Foreclosure After Surrendering Home In Bankruptcy
It is axiomatic that bankruptcy has a serious affect on your credit. But when facing a foreclosure, the federal bankruptcy laws can at least offer some credit assistance. After enduring the pain of foreclosure, you may be faced with a bankruptcy in order to discharge the house debt. You may be forced into bankruptcy when the value of the property is less than the amount you owe the bank. Consequently, you owe the bank the difference, called a “deficiency balance.” After a quick sale of the house, real estate fees, maintenance costs, insurance costs and other related expenses, the deficiency balance can be tens of thousands of dollars. The bank will sue to collect this balance. That can lead to a foreclosure and a bankruptcy on your credit report.
Thankfully, bankruptcy offers a way to minimize the damages. Filing bankruptcy before the foreclosure sale can stop the foreclosure from ever appearing on your credit report. How? Bankruptcy discharges your personal liability for the loan. When a debt is discharged, the bankruptcy court issues an injunction prohibiting the collection of the debt from the debtor. However, this limited injunction applies only to protect the person, not creditor claims against property like a lien against your house.
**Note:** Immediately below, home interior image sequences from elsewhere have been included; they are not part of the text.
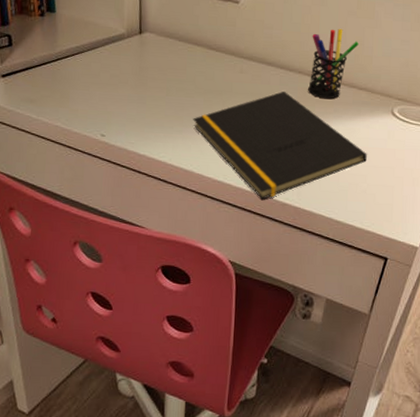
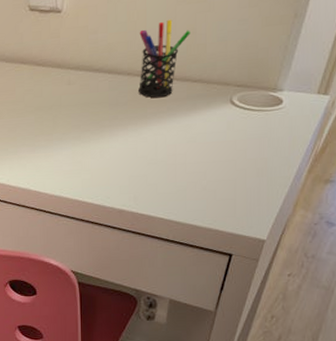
notepad: present [193,91,367,200] -> none [26,96,205,209]

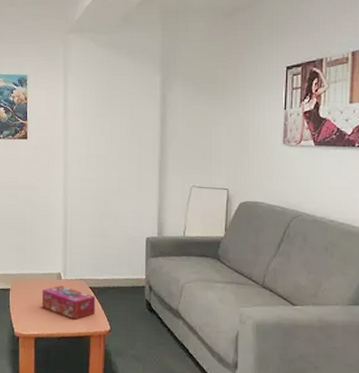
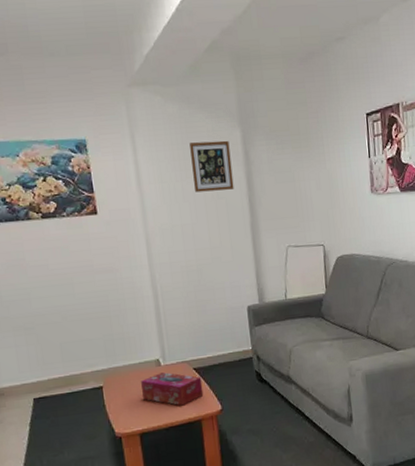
picture frame: none [113,84,149,128] -> present [189,140,234,193]

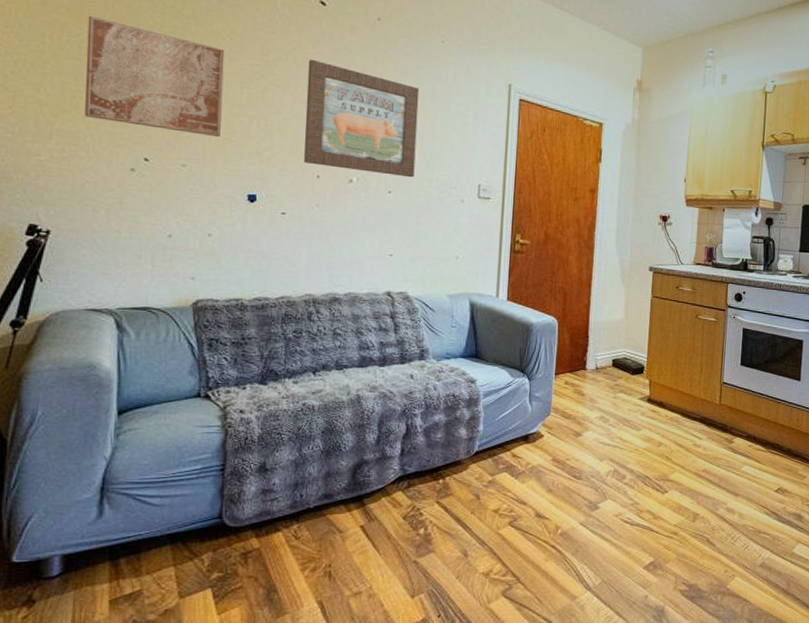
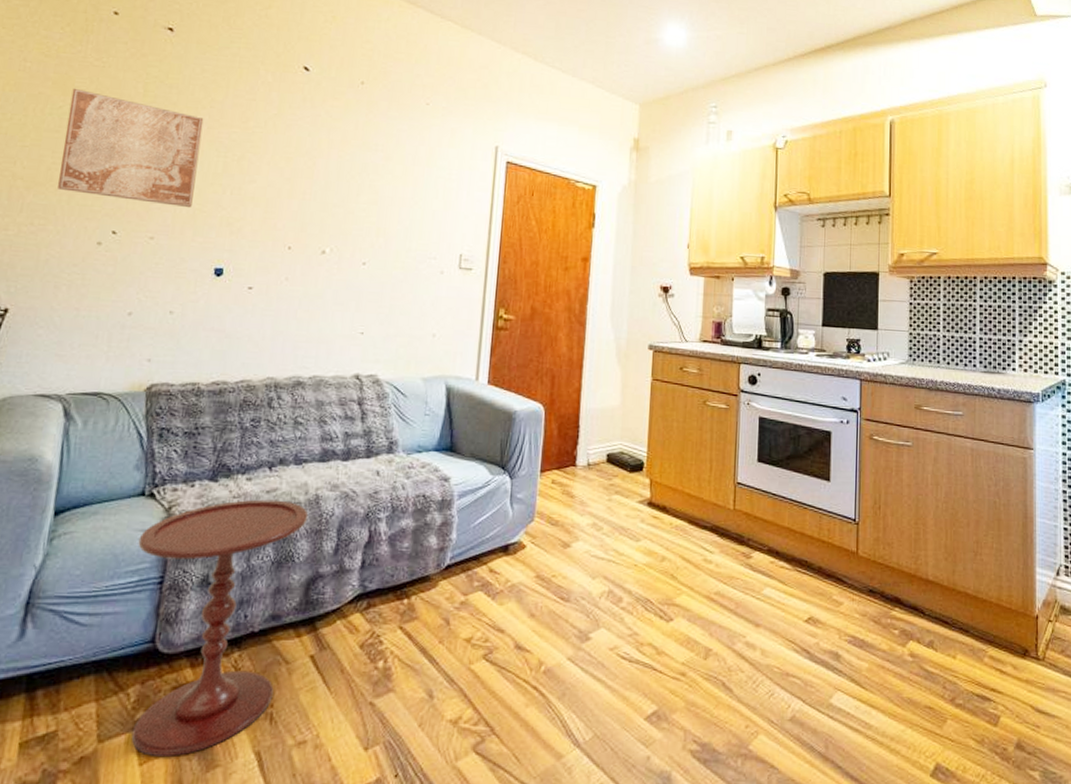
side table: none [198,399,352,607] -> present [131,499,309,756]
wall art: present [304,59,419,178] -> none [276,125,401,248]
Lenders must generally foreclose on home in order to obtain a transfer of ownership. Foreclosure is permitted after the debtor discharges his personal obligation in bankruptcy because the foreclosure is against the property, not against the individual. The lender uses foreclosure to gain ownership of the property, but the action is not against you personally.
Any reference to the foreclosure on your credit report after discharge would be inaccurate and a violation of the federal bankruptcy court’s discharge injunction order. It should not appear as a public record, and not as a foreclosure mark on a trade line. The mortgage trade line should read “discharged” with $0 balance, not foreclosure, with no further activity past the filing date.
If you are facing foreclosure and cannot save your house, consider a bankruptcy filing to stop the foreclosure and ensure a controlled and orderly surrender of your real estate back to the bank. A bankruptcy will prevent a foreclosure from appearing on your credit report and discharge the debt once and for all.